• COLLECTED DATA
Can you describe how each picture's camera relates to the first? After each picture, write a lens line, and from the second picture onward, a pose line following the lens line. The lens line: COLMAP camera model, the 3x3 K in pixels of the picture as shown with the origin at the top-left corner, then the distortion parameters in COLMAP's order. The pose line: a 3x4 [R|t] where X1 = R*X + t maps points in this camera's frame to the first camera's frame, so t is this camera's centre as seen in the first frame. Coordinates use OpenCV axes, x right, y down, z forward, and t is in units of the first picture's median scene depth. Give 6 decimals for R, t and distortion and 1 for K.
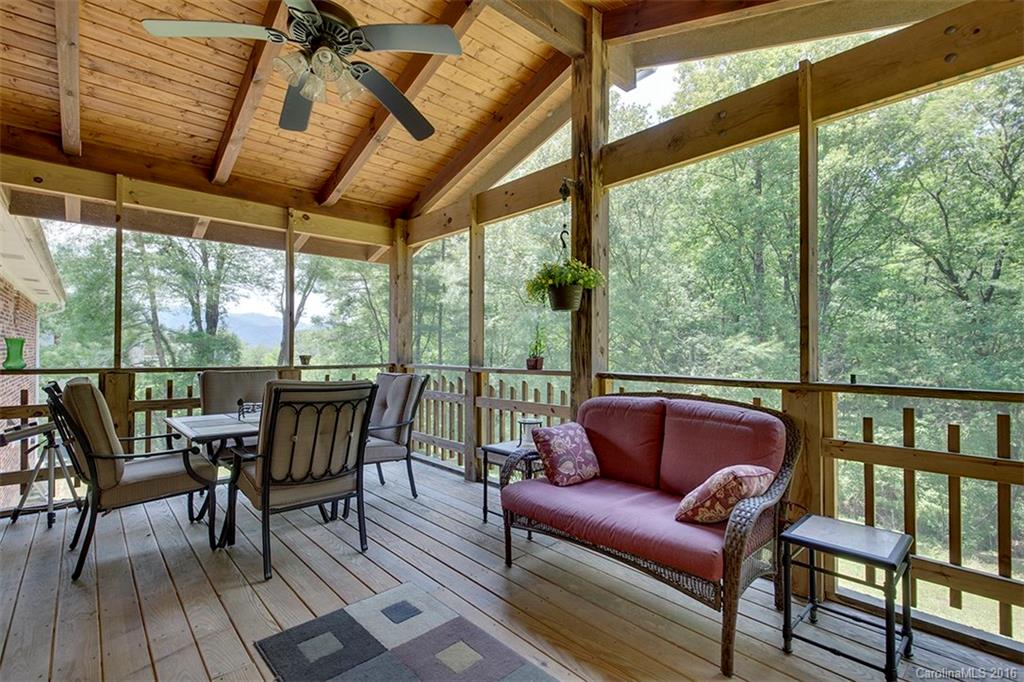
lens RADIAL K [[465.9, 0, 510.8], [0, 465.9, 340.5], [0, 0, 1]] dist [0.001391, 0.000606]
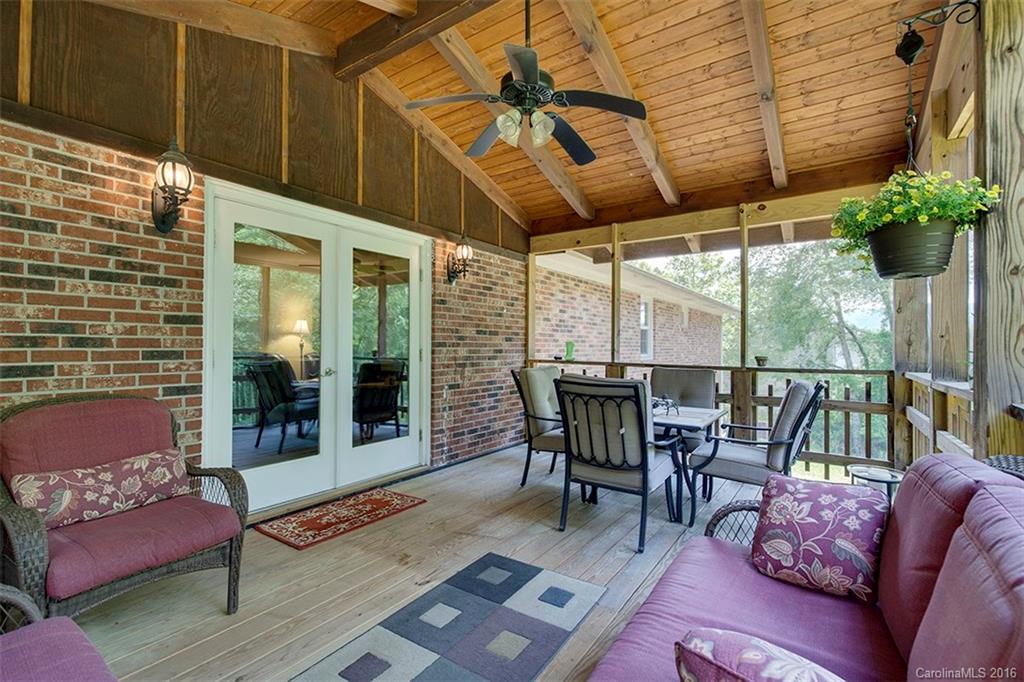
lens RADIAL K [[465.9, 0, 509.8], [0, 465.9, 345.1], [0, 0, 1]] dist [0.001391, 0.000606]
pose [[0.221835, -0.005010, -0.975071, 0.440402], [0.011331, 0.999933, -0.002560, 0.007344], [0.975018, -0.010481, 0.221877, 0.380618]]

• TASK TO COMPLETE
Leaving the pictures out, write out all the material above exactly.

• RESPONSE TO THIS EXERCISE
Can you describe how each picture's camera relates to the first? After each picture, write a lens line, and from the second picture onward, a pose line following the lens line. The lens line: COLMAP camera model, the 3x3 K in pixels of the picture as shown with the origin at the top-left corner, then the distortion parameters in COLMAP's order. The pose line: a 3x4 [R|t] where X1 = R*X + t maps points in this camera's frame to the first camera's frame, so t is this camera's centre as seen in the first frame. Coordinates use OpenCV axes, x right, y down, z forward, and t is in units of the first picture's median scene depth. Give 6 decimals for R, t and distortion and 1 for K.
lens RADIAL K [[465.9, 0, 510.8], [0, 465.9, 340.5], [0, 0, 1]] dist [0.001391, 0.000606]
lens RADIAL K [[465.9, 0, 509.8], [0, 465.9, 345.1], [0, 0, 1]] dist [0.001391, 0.000606]
pose [[0.221835, -0.005010, -0.975071, 0.440402], [0.011331, 0.999933, -0.002560, 0.007344], [0.975018, -0.010481, 0.221877, 0.380618]]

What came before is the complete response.